Worse still, at about 1.5%, the fees for actively managed funds are more than twice as high as the typical costs of passive unit trusts and exchange-traded funds.
Nobody seemed to care much about annual management charges during the great bull run of the 1990s, when many equity investors enjoyed double-digit gains. Yet now the annual costs of actively managed funds often absorb nearly a quarter of average gross returns — which have sunk to 7% over the long term, and rather less recently.
Rising investor cynicism and falling fees have sparked an existential struggle high up in the plate-glass palaces of the Square Mile. For example, I was sad to see Daniel Godfrey, chief executive of the Investment Association, defenestrated after he urged fund managers to be more open about costs and to put their clients first. He is a good man who did not deserve to be ousted from his post.

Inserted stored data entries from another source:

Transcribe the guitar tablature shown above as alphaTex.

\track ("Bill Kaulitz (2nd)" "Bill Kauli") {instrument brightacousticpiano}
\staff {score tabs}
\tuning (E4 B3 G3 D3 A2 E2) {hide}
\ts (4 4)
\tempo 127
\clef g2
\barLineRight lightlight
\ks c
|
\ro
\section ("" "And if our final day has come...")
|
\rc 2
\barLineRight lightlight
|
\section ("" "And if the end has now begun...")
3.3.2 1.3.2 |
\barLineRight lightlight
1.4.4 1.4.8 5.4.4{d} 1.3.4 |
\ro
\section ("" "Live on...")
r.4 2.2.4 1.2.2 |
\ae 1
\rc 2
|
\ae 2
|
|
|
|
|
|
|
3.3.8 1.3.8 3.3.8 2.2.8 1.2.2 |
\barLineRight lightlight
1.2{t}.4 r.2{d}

Rather than getting bogged down in the rights and wrongs of a trade dispute, I asked some financial advisers and intermediaries to scrutinise returns since the turn of the century to see if active fund management beat passive index-tracking. …….
…… Perhaps surprisingly, their calculations show that £10,000 invested in the average UK equity income unit trust would have grown to £24,500 since the turn of the century, compared with just £16,300 in the average UK tracker fund. Both figures include charges and reinvested income (dividends). ……
…… I invest about 80% of my “forever fund” directly in shares to keep costs down and yields up — sometimes with horrible shocks, such as Volkswagen, discussed here last month. But the rest of the money is in funds, particularly smaller companies funds with managers who seem likely to add value. They can scrutinise corporate acorns many of us have never heard of before they become the oaks of tomorrow. ……
…… Alan Steel, who will celebrate 40 years as an independent financial adviser next week, pointed out a fundamental problem with passive funds: “The best way to create investment profits is to buy low and sell high, but tracker funds do the exact opposite. They are overexposed to shares trading above their fair value and underexposed to shares trading below their fair value. The more a share rises, the more tracker funds have to buy, and vice versa.”
So, as in many walks of life, the cheapest option is not necessarily the best value. Cost should not be our only criterion in matters of importance — as I hope readers of this newspaper will agree. That’s why, despite soaring sales of trackers, I continue to believe it can pay to stump up for professional fund management and shrewd stock selection.